▸ WORK TO BE COMPLETED: Exactly as given, output all the records that follow.

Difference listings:
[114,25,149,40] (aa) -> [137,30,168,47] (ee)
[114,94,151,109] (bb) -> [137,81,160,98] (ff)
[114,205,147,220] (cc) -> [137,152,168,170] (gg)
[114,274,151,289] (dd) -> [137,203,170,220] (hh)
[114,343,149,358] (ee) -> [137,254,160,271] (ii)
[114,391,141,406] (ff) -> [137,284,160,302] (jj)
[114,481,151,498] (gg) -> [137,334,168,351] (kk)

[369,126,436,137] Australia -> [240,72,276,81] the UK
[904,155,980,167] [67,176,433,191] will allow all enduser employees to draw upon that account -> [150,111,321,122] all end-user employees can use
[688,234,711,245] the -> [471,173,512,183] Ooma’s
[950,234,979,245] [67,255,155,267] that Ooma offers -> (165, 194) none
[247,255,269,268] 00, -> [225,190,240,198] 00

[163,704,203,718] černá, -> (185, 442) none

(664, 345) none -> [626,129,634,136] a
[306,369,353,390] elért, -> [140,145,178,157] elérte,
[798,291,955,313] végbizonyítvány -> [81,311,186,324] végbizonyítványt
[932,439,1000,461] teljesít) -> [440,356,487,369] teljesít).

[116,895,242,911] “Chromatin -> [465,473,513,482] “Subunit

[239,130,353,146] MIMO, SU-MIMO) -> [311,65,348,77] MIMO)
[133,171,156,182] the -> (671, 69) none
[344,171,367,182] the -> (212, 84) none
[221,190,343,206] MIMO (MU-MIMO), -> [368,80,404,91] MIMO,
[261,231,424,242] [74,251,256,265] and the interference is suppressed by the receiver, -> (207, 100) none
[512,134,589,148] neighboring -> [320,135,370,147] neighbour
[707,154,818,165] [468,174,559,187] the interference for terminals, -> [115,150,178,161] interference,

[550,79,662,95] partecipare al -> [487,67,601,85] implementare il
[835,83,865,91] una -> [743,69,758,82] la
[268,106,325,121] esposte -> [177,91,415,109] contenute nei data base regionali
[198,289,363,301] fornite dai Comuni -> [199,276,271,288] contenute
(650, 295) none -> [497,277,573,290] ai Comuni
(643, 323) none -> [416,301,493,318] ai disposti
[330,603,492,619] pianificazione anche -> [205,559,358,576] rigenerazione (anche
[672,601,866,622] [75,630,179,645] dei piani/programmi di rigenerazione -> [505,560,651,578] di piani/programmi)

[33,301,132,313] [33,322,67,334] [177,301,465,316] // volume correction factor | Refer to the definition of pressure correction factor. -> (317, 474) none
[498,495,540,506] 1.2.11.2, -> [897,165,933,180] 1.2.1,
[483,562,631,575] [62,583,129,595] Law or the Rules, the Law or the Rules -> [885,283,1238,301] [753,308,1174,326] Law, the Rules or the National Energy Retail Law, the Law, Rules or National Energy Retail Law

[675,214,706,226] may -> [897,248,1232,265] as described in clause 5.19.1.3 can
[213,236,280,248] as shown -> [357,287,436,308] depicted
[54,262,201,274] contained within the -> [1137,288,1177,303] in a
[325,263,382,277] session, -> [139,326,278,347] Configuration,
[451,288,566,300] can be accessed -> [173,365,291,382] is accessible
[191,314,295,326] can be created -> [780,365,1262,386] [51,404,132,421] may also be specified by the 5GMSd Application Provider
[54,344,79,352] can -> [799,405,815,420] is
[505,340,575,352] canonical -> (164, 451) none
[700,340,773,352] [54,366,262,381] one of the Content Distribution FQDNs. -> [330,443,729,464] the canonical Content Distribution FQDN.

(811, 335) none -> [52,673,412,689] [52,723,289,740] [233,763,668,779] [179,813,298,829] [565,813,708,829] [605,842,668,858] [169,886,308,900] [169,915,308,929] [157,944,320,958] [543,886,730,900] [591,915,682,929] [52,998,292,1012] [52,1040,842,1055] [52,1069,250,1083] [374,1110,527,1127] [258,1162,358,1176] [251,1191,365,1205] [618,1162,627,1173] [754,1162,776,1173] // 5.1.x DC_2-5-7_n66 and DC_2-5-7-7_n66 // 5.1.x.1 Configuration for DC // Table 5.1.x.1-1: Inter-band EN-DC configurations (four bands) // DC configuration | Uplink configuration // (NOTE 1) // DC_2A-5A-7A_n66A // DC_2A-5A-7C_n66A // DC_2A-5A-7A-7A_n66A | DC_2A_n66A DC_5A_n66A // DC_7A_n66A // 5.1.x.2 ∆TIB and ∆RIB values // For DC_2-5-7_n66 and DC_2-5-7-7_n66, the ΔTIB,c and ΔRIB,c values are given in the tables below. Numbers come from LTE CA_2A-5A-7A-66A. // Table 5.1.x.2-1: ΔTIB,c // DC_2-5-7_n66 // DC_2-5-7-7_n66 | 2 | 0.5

▸ EXERCISE OUTPUT:
[114,25,149,40] (aa) -> [137,30,168,47] (ee)
[114,94,151,109] (bb) -> [137,81,160,98] (ff)
[114,205,147,220] (cc) -> [137,152,168,170] (gg)
[114,274,151,289] (dd) -> [137,203,170,220] (hh)
[114,343,149,358] (ee) -> [137,254,160,271] (ii)
[114,391,141,406] (ff) -> [137,284,160,302] (jj)
[114,481,151,498] (gg) -> [137,334,168,351] (kk)

[369,126,436,137] Australia -> [240,72,276,81] the UK
[904,155,980,167] [67,176,433,191] will allow all enduser employees to draw upon that account -> [150,111,321,122] all end-user employees can use
[688,234,711,245] the -> [471,173,512,183] Ooma’s
[950,234,979,245] [67,255,155,267] that Ooma offers -> (165, 194) none
[247,255,269,268] 00, -> [225,190,240,198] 00

[163,704,203,718] černá, -> (185, 442) none

(664, 345) none -> [626,129,634,136] a
[306,369,353,390] elért, -> [140,145,178,157] elérte,
[798,291,955,313] végbizonyítvány -> [81,311,186,324] végbizonyítványt
[932,439,1000,461] teljesít) -> [440,356,487,369] teljesít).

[116,895,242,911] “Chromatin -> [465,473,513,482] “Subunit

[239,130,353,146] MIMO, SU-MIMO) -> [311,65,348,77] MIMO)
[133,171,156,182] the -> (671, 69) none
[344,171,367,182] the -> (212, 84) none
[221,190,343,206] MIMO (MU-MIMO), -> [368,80,404,91] MIMO,
[261,231,424,242] [74,251,256,265] and the interference is suppressed by the receiver, -> (207, 100) none
[512,134,589,148] neighboring -> [320,135,370,147] neighbour
[707,154,818,165] [468,174,559,187] the interference for terminals, -> [115,150,178,161] interference,

[550,79,662,95] partecipare al -> [487,67,601,85] implementare il
[835,83,865,91] una -> [743,69,758,82] la
[268,106,325,121] esposte -> [177,91,415,109] contenute nei data base regionali
[198,289,363,301] fornite dai Comuni -> [199,276,271,288] contenute
(650, 295) none -> [497,277,573,290] ai Comuni
(643, 323) none -> [416,301,493,318] ai disposti
[330,603,492,619] pianificazione anche -> [205,559,358,576] rigenerazione (anche
[672,601,866,622] [75,630,179,645] dei piani/programmi di rigenerazione -> [505,560,651,578] di piani/programmi)

[33,301,132,313] [33,322,67,334] [177,301,465,316] // volume correction factor | Refer to the definition of pressure correction factor. -> (317, 474) none
[498,495,540,506] 1.2.11.2, -> [897,165,933,180] 1.2.1,
[483,562,631,575] [62,583,129,595] Law or the Rules, the Law or the Rules -> [885,283,1238,301] [753,308,1174,326] Law, the Rules or the National Energy Retail Law, the Law, Rules or National Energy Retail Law

[675,214,706,226] may -> [897,248,1232,265] as described in clause 5.19.1.3 can
[213,236,280,248] as shown -> [357,287,436,308] depicted
[54,262,201,274] contained within the -> [1137,288,1177,303] in a
[325,263,382,277] session, -> [139,326,278,347] Configuration,
[451,288,566,300] can be accessed -> [173,365,291,382] is accessible
[191,314,295,326] can be created -> [780,365,1262,386] [51,404,132,421] may also be specified by the 5GMSd Application Provider
[54,344,79,352] can -> [799,405,815,420] is
[505,340,575,352] canonical -> (164, 451) none
[700,340,773,352] [54,366,262,381] one of the Content Distribution FQDNs. -> [330,443,729,464] the canonical Content Distribution FQDN.

(811, 335) none -> [52,673,412,689] [52,723,289,740] [233,763,668,779] [179,813,298,829] [565,813,708,829] [605,842,668,858] [169,886,308,900] [169,915,308,929] [157,944,320,958] [543,886,730,900] [591,915,682,929] [52,998,292,1012] [52,1040,842,1055] [52,1069,250,1083] [374,1110,527,1127] [258,1162,358,1176] [251,1191,365,1205] [618,1162,627,1173] [754,1162,776,1173] // 5.1.x DC_2-5-7_n66 and DC_2-5-7-7_n66 // 5.1.x.1 Configuration for DC // Table 5.1.x.1-1: Inter-band EN-DC configurations (four bands) // DC configuration | Uplink configuration // (NOTE 1) // DC_2A-5A-7A_n66A // DC_2A-5A-7C_n66A // DC_2A-5A-7A-7A_n66A | DC_2A_n66A DC_5A_n66A // DC_7A_n66A // 5.1.x.2 ∆TIB and ∆RIB values // For DC_2-5-7_n66 and DC_2-5-7-7_n66, the ΔTIB,c and ΔRIB,c values are given in the tables below. Numbers come from LTE CA_2A-5A-7A-66A. // Table 5.1.x.2-1: ΔTIB,c // DC_2-5-7_n66 // DC_2-5-7-7_n66 | 2 | 0.5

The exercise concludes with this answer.